== Segment start ==

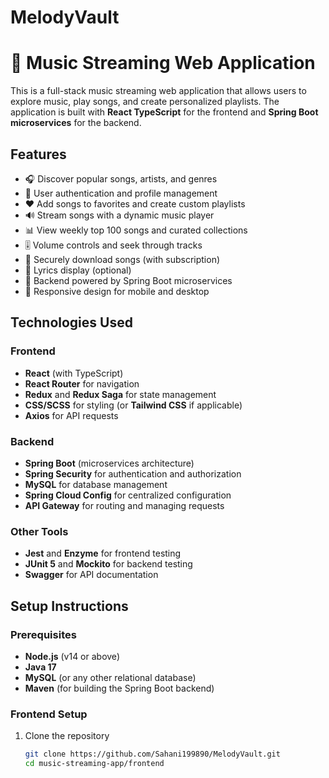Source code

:# MelodyVault

# 🎵 Music Streaming Web Application

This is a full-stack music streaming web application that allows users to explore music, play songs, and create personalized playlists. The application is built with **React TypeScript** for the frontend and **Spring Boot microservices** for the backend.

## Features

- 🎧 Discover popular songs, artists, and genres
- 📝 User authentication and profile management
- ❤️ Add songs to favorites and create custom playlists
- 🔊 Stream songs with a dynamic music player
- 📊 View weekly top 100 songs and curated collections
- 🎚 Volume controls and seek through tracks
- 💾 Securely download songs (with subscription)
- 🎤 Lyrics display (optional)
- 📡 Backend powered by Spring Boot microservices
- 📱 Responsive design for mobile and desktop

## Technologies Used

### Frontend

- **React** (with TypeScript)
- **React Router** for navigation
- **Redux** and **Redux Saga** for state management
- **CSS/SCSS** for styling (or **Tailwind CSS** if applicable)
- **Axios** for API requests

### Backend

- **Spring Boot** (microservices architecture)
- **Spring Security** for authentication and authorization
- **MySQL** for database management
- **Spring Cloud Config** for centralized configuration
- **API Gateway** for routing and managing requests

### Other Tools

- **Jest** and **Enzyme** for frontend testing
- **JUnit 5** and **Mockito** for backend testing
- **Swagger** for API documentation

## Setup Instructions

### Prerequisites

- **Node.js** (v14 or above)
- **Java 17**
- **MySQL** (or any other relational database)
- **Maven** (for building the Spring Boot backend)

### Frontend Setup

1. Clone the repository
   ```bash
   git clone https://github.com/Sahani199890/MelodyVault.git
   cd music-streaming-app/frontend
   ```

== Segment end ==

Using the data above, print exactly the lines from the line that contains "## Technologies Used" through the line that contains "- **MySQL** for database management", with both included.

## Technologies Used

### Frontend

- **React** (with TypeScript)
- **React Router** for navigation
- **Redux** and **Redux Saga** for state management
- **CSS/SCSS** for styling (or **Tailwind CSS** if applicable)
- **Axios** for API requests

### Backend

- **Spring Boot** (microservices architecture)
- **Spring Security** for authentication and authorization
- **MySQL** for database management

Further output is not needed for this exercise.